Problem in SCSI error handling 2.4/2.6

From: Mark Mokryn
Date: Thu May 13 2004 - 03:23:47 EST


According to the SCSI spec, a LUN may abort all outstanding commands in case of an error (bit QERR set in the control mode page).
This may occur on many SCSI/FC drives or storage systems, and will certainly the case for SATA (libata) when dealing with NCQ or TCQ drives.

The problem is that the Linux SCSI error handler (2.4 & 2.6) identically handles commands failed due to MEDIUM_ERROR and ABORTED_COMMAND by marking both types as NEEDS_RETRY.

What we have seen in such a case is that the error handler will simply requeue these commands, and in most cases, the exact scenario (several commands requeued and then aborted due to a single medium error) will be repeated ad nauseum until the retry limit.

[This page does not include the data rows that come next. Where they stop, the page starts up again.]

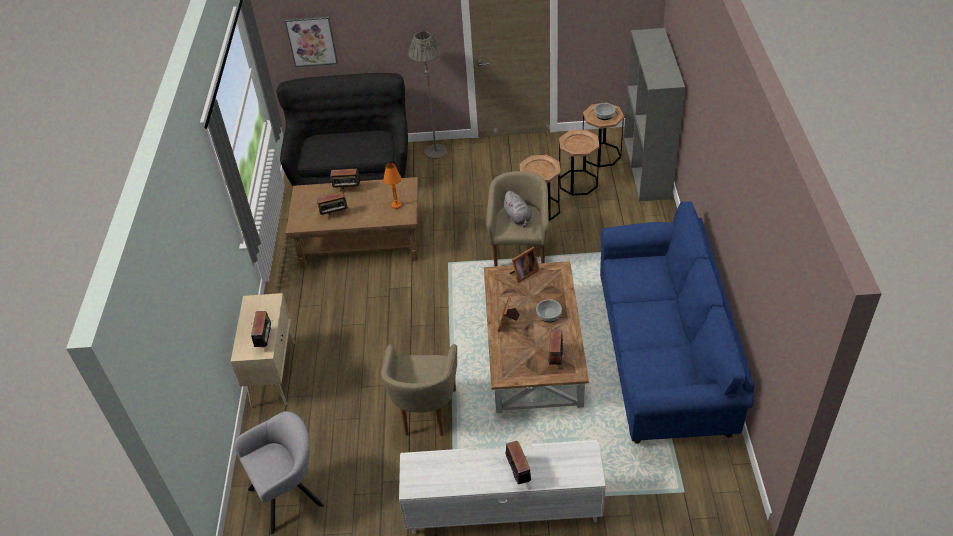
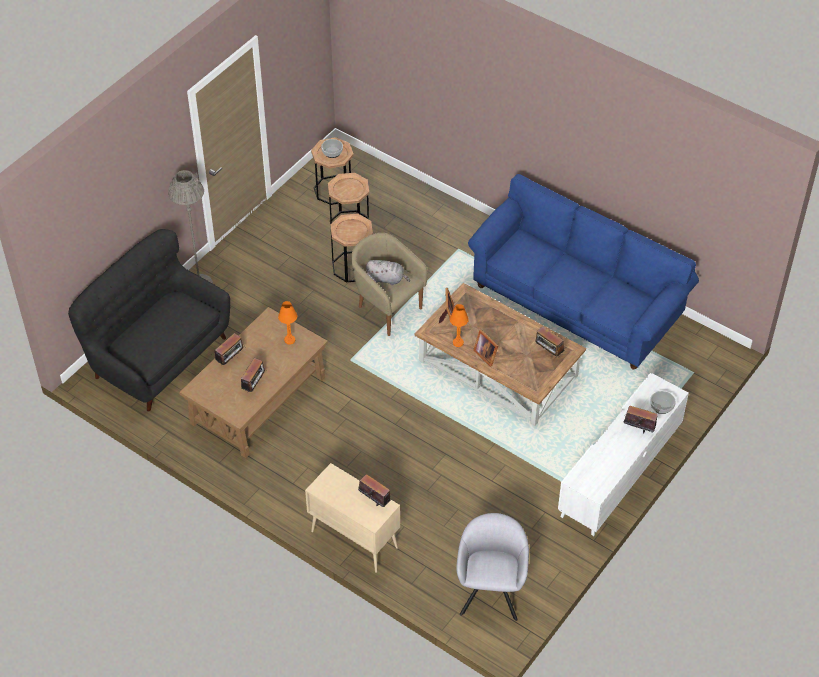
camera: 55 degrees left, 5 degrees up
(311, 41) = (80, 248): picture -> none
(426, 412) = (493, 466): beige armchair -> none
(502, 297) = (458, 342): none -> orange table lamp
(549, 315) = (504, 329): bowl -> bowl (662, 406)
(647, 168) = (382, 176): grey bookcase -> none

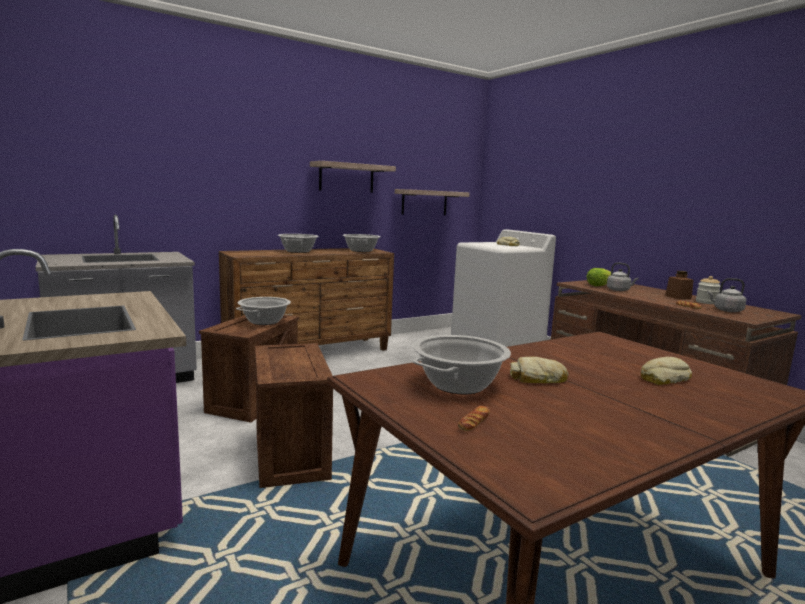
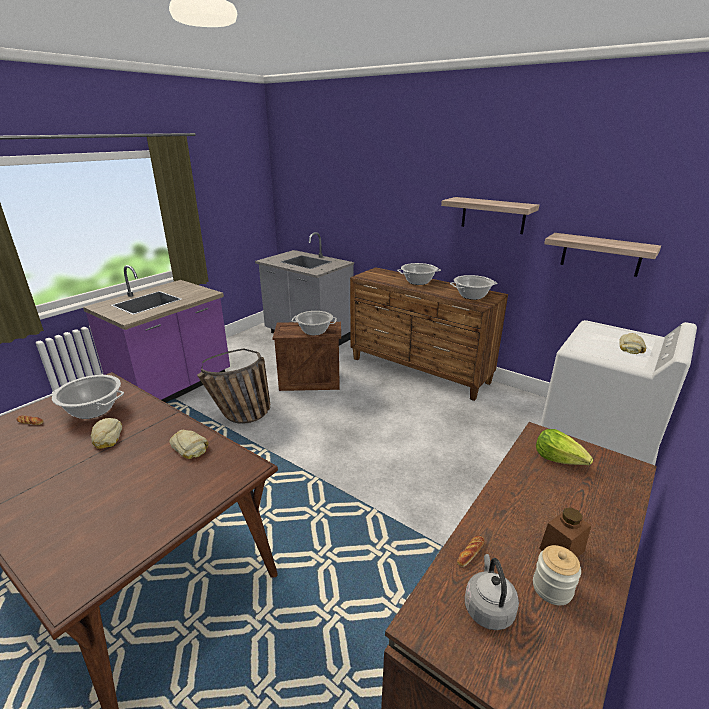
camera: 70 degrees right, 15 degrees up
(289, 456) = (241, 418): crate -> basket
(619, 290) = (540, 479): grey kettle -> none
(662, 378) = (111, 501): bread -> bread (189, 447)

The result is often that all of the aborted commands are needlessly failed.

The correct fix is to never retry commands failed due to medium error. Rest assured that when a drive returns this status, exhaustive retries and error correction algorithms have been applied at the drive level. No storage system has the incentive of returning medium error if the error is recoverable.

If the error handler insists on retrying such commands, then at least set a lower retry limit on medium errors (though I believe this is pointless, and may just cause more aborted commands).

In any case - setting the same retry limit on medium errors and aborted commands is a bug.